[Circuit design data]
# # # #
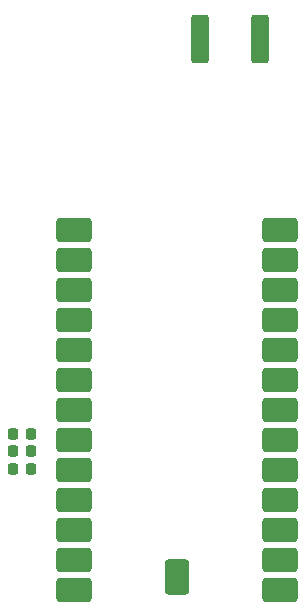
<source format=gbr>
%TF.GenerationSoftware,KiCad,Pcbnew,8.0.5*%
%TF.CreationDate,2024-10-25T02:08:45-07:00*%
%TF.ProjectId,ChungRF,4368756e-6752-4462-9e6b-696361645f70,R3*%
%TF.SameCoordinates,Original*%
%TF.FileFunction,Paste,Bot*%
%TF.FilePolarity,Positive*%
%FSLAX46Y46*%
G04 Gerber Fmt 4.6, Leading zero omitted, Abs format (unit mm)*
G04 Created by KiCad (PCBNEW 8.0.5) date 2024-10-25 02:08:45*
%MOMM*%
%LPD*%
G01*
G04 APERTURE LIST*
G04 Aperture macros list*
%AMRoundRect*
0 Rectangle with rounded corners*
0 $1 Rounding radius*
0 $2 $3 $4 $5 $6 $7 $8 $9 X,Y pos of 4 corners*
0 Add a 4 corners polygon primitive as box body*
4,1,4,$2,$3,$4,$5,$6,$7,$8,$9,$2,$3,0*
0 Add four circle primitives for the rounded corners*
1,1,$1+$1,$2,$3*
1,1,$1+$1,$4,$5*
1,1,$1+$1,$6,$7*
1,1,$1+$1,$8,$9*
0 Add four rect primitives between the rounded corners*
20,1,$1+$1,$2,$3,$4,$5,0*
20,1,$1+$1,$4,$5,$6,$7,0*
20,1,$1+$1,$6,$7,$8,$9,0*
20,1,$1+$1,$8,$9,$2,$3,0*%
G04 Aperture macros list end*
%ADD10RoundRect,0.228000X-0.532000X-1.802000X0.532000X-1.802000X0.532000X1.802000X-0.532000X1.802000X0*%
%ADD11RoundRect,0.225000X-0.225000X-0.250000X0.225000X-0.250000X0.225000X0.250000X-0.225000X0.250000X0*%
%ADD12RoundRect,0.250000X1.250000X-0.750000X1.250000X0.750000X-1.250000X0.750000X-1.250000X-0.750000X0*%
%ADD13RoundRect,0.250000X-0.750000X-1.250000X0.750000X-1.250000X0.750000X1.250000X-0.750000X1.250000X0*%
G04 APERTURE END LIST*
D10*
%TO.C,J2*%
X170024984Y-65250000D03*
X175104984Y-65250000D03*
%TD*%
D11*
%TO.C,C3*%
X154175000Y-98691410D03*
X155725000Y-98691410D03*
%TD*%
%TO.C,C2*%
X154175000Y-100181410D03*
X155725000Y-100181410D03*
%TD*%
%TO.C,C1*%
X154175000Y-101691410D03*
X155725000Y-101691410D03*
%TD*%
D12*
%TO.C,U1*%
X159350000Y-111890000D03*
X159350000Y-109350000D03*
X159350000Y-106810000D03*
X159350000Y-104270000D03*
X159350000Y-101730000D03*
X159350000Y-99190000D03*
X159350000Y-96650000D03*
X159350000Y-94110000D03*
X159350000Y-91570000D03*
X159350000Y-89030000D03*
X159350000Y-86490000D03*
X159350000Y-83950000D03*
X159350000Y-81410000D03*
X176850000Y-81410000D03*
X176850000Y-83950000D03*
X176850000Y-86490000D03*
X176850000Y-89030000D03*
X176850000Y-91570000D03*
X176850000Y-94110000D03*
X176850000Y-96650000D03*
X176850000Y-99190000D03*
X176850000Y-101730000D03*
X176850000Y-104270000D03*
X176850000Y-106810000D03*
X176850000Y-109350000D03*
X176850000Y-111890000D03*
D13*
X168100000Y-110790000D03*
%TD*%
M02*

</source>
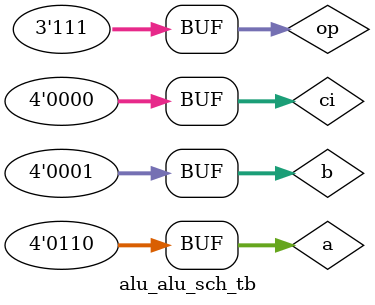
<source format=v>

`timescale 1ns / 1ps

module alu_alu_sch_tb();

// Inputs
   reg [3:0] a;
   reg [3:0] b;
   reg [3:0] ci;
   reg [2:0] op;
// Output
   wire [3:0] r;
   wire co; // I think we must have a CO for each ALU
	wire overflow;
	wire zero;
// Bidirs

// Instantiate the UUT
   alu UUT (
		.a(a),
		.b(b),
		.ci(ci),
		.op(op),
		.r(r),
		.co(co),
		.overflow(overflow),
		.zero(zero)
   );
// Initialize Inputs
  initial begin
  ci = 4'b0000;
  b = 4'b0101;
  a = 4'b0110;
  op[2:0] = 3'b001;
  // Wait 100ns for the simulator to finish initializing
  #100;
  #1;
  if ((r == 4'b0111))
    $display("okay or");
  else
    $display("fail or");
	 
  #100;
  ci[0] = 0;
  b = 4'b0101;
  a = 4'b0110;
  op[2:0] = 3'b000;
  #100;
  if ((r == 4'b0100))
		$display("okay and");
	else
		$display("fail and");  
		
  // Addition w/o overflow
  #100;
  ci[0] = 0;
  b = 4'b0010;
  a = 4'b0101;
  op[2:0] = 3'b010;
  #100;
  if ((r == 4'b0111 && overflow == 0)) // Tests addition w/o overflow
		$display("okay ADD");
	else
		$display("fail ADD");
		
  #100;
  ci[0] = 0;
  b = 4'b0110;
  a = 4'b0110;
  op[2:0] = 3'b010;
  #100;
  if ((r == 4'b1100 && overflow == 1)) // Tests addition with overflow, overflow detector should return 1.
		$display("okay ADD");
	else
		$display("fail ADD");
		
  #100;
  ci[0] = 0;
  b = 4'b0110;
  a = 4'b0110;
  op[2:0] = 4'b110;
  #100;
  if ((r == 4'b0000 && overflow == 0 && zero == 1)) // Tests substraction with overflow, overflow detector should return 0, and zero should return 1.
		$display("okay SUB");
	else
		$display("fail SUB");
		
  #100;
  ci[0] = 0;
  b = 4'b0111;
  a = 4'b0110;
  op[2:0] = 3'b110;
  #100;
  if ((r == 4'b1111 && overflow == 0)) // Tests substraction w/o overflow, overflow detector should return 0.
		$display("okay SUB");
	else
		$display("fail SUB");
		
  #100;
  ci[0] = 0;
  b = 4'b0111;
  a = 4'b0110;
  op[2:0] = 3'b111;
  #100;
  if (r == 4'b0001) // Tests less than.
		$display("okay LESS THAN");
	else
		$display("fail LESS THAN");
		
  #100;
  ci[0] = 0;
  b = 4'b0001;
  a = 4'b0110;
  op[2:0] = 3'b111;
  #100;
  if (r == 4'b0000) // Tests less than.
		$display("okay LESS THAN");
	else
		$display("fail LESS THAN");
		
end
endmodule

</source>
# # # #
WHAT THE TASK ASKS ▸ Skip the images and restate each record above word for word.

ANSWER TO THIS TASK ▸
<source format=gbr>
%TF.GenerationSoftware,KiCad,Pcbnew,8.0.5*%
%TF.CreationDate,2024-10-25T02:08:45-07:00*%
%TF.ProjectId,ChungRF,4368756e-6752-4462-9e6b-696361645f70,R3*%
%TF.SameCoordinates,Original*%
%TF.FileFunction,Paste,Bot*%
%TF.FilePolarity,Positive*%
%FSLAX46Y46*%
G04 Gerber Fmt 4.6, Leading zero omitted, Abs format (unit mm)*
G04 Created by KiCad (PCBNEW 8.0.5) date 2024-10-25 02:08:45*
%MOMM*%
%LPD*%
G01*
G04 APERTURE LIST*
G04 Aperture macros list*
%AMRoundRect*
0 Rectangle with rounded corners*
0 $1 Rounding radius*
0 $2 $3 $4 $5 $6 $7 $8 $9 X,Y pos of 4 corners*
0 Add a 4 corners polygon primitive as box body*
4,1,4,$2,$3,$4,$5,$6,$7,$8,$9,$2,$3,0*
0 Add four circle primitives for the rounded corners*
1,1,$1+$1,$2,$3*
1,1,$1+$1,$4,$5*
1,1,$1+$1,$6,$7*
1,1,$1+$1,$8,$9*
0 Add four rect primitives between the rounded corners*
20,1,$1+$1,$2,$3,$4,$5,0*
20,1,$1+$1,$4,$5,$6,$7,0*
20,1,$1+$1,$6,$7,$8,$9,0*
20,1,$1+$1,$8,$9,$2,$3,0*%
G04 Aperture macros list end*
%ADD10RoundRect,0.228000X-0.532000X-1.802000X0.532000X-1.802000X0.532000X1.802000X-0.532000X1.802000X0*%
%ADD11RoundRect,0.225000X-0.225000X-0.250000X0.225000X-0.250000X0.225000X0.250000X-0.225000X0.250000X0*%
%ADD12RoundRect,0.250000X1.250000X-0.750000X1.250000X0.750000X-1.250000X0.750000X-1.250000X-0.750000X0*%
%ADD13RoundRect,0.250000X-0.750000X-1.250000X0.750000X-1.250000X0.750000X1.250000X-0.750000X1.250000X0*%
G04 APERTURE END LIST*
D10*
%TO.C,J2*%
X170024984Y-65250000D03*
X175104984Y-65250000D03*
%TD*%
D11*
%TO.C,C3*%
X154175000Y-98691410D03*
X155725000Y-98691410D03*
%TD*%
%TO.C,C2*%
X154175000Y-100181410D03*
X155725000Y-100181410D03*
%TD*%
%TO.C,C1*%
X154175000Y-101691410D03*
X155725000Y-101691410D03*
%TD*%
D12*
%TO.C,U1*%
X159350000Y-111890000D03*
X159350000Y-109350000D03*
X159350000Y-106810000D03*
X159350000Y-104270000D03*
X159350000Y-101730000D03*
X159350000Y-99190000D03*
X159350000Y-96650000D03*
X159350000Y-94110000D03*
X159350000Y-91570000D03*
X159350000Y-89030000D03*
X159350000Y-86490000D03*
X159350000Y-83950000D03*
X159350000Y-81410000D03*
X176850000Y-81410000D03*
X176850000Y-83950000D03*
X176850000Y-86490000D03*
X176850000Y-89030000D03*
X176850000Y-91570000D03*
X176850000Y-94110000D03*
X176850000Y-96650000D03*
X176850000Y-99190000D03*
X176850000Y-101730000D03*
X176850000Y-104270000D03*
X176850000Y-106810000D03*
X176850000Y-109350000D03*
X176850000Y-111890000D03*
D13*
X168100000Y-110790000D03*
%TD*%
M02*

</source>
<source format=v>

`timescale 1ns / 1ps

module alu_alu_sch_tb();

// Inputs
   reg [3:0] a;
   reg [3:0] b;
   reg [3:0] ci;
   reg [2:0] op;
// Output
   wire [3:0] r;
   wire co; // I think we must have a CO for each ALU
	wire overflow;
	wire zero;
// Bidirs

// Instantiate the UUT
   alu UUT (
		.a(a),
		.b(b),
		.ci(ci),
		.op(op),
		.r(r),
		.co(co),
		.overflow(overflow),
		.zero(zero)
   );
// Initialize Inputs
  initial begin
  ci = 4'b0000;
  b = 4'b0101;
  a = 4'b0110;
  op[2:0] = 3'b001;
  // Wait 100ns for the simulator to finish initializing
  #100;
  #1;
  if ((r == 4'b0111))
    $display("okay or");
  else
    $display("fail or");
	 
  #100;
  ci[0] = 0;
  b = 4'b0101;
  a = 4'b0110;
  op[2:0] = 3'b000;
  #100;
  if ((r == 4'b0100))
		$display("okay and");
	else
		$display("fail and");  
		
  // Addition w/o overflow
  #100;
  ci[0] = 0;
  b = 4'b0010;
  a = 4'b0101;
  op[2:0] = 3'b010;
  #100;
  if ((r == 4'b0111 && overflow == 0)) // Tests addition w/o overflow
		$display("okay ADD");
	else
		$display("fail ADD");
		
  #100;
  ci[0] = 0;
  b = 4'b0110;
  a = 4'b0110;
  op[2:0] = 3'b010;
  #100;
  if ((r == 4'b1100 && overflow == 1)) // Tests addition with overflow, overflow detector should return 1.
		$display("okay ADD");
	else
		$display("fail ADD");
		
  #100;
  ci[0] = 0;
  b = 4'b0110;
  a = 4'b0110;
  op[2:0] = 4'b110;
  #100;
  if ((r == 4'b0000 && overflow == 0 && zero == 1)) // Tests substraction with overflow, overflow detector should return 0, and zero should return 1.
		$display("okay SUB");
	else
		$display("fail SUB");
		
  #100;
  ci[0] = 0;
  b = 4'b0111;
  a = 4'b0110;
  op[2:0] = 3'b110;
  #100;
  if ((r == 4'b1111 && overflow == 0)) // Tests substraction w/o overflow, overflow detector should return 0.
		$display("okay SUB");
	else
		$display("fail SUB");
		
  #100;
  ci[0] = 0;
  b = 4'b0111;
  a = 4'b0110;
  op[2:0] = 3'b111;
  #100;
  if (r == 4'b0001) // Tests less than.
		$display("okay LESS THAN");
	else
		$display("fail LESS THAN");
		
  #100;
  ci[0] = 0;
  b = 4'b0001;
  a = 4'b0110;
  op[2:0] = 3'b111;
  #100;
  if (r == 4'b0000) // Tests less than.
		$display("okay LESS THAN");
	else
		$display("fail LESS THAN");
		
end
endmodule

</source>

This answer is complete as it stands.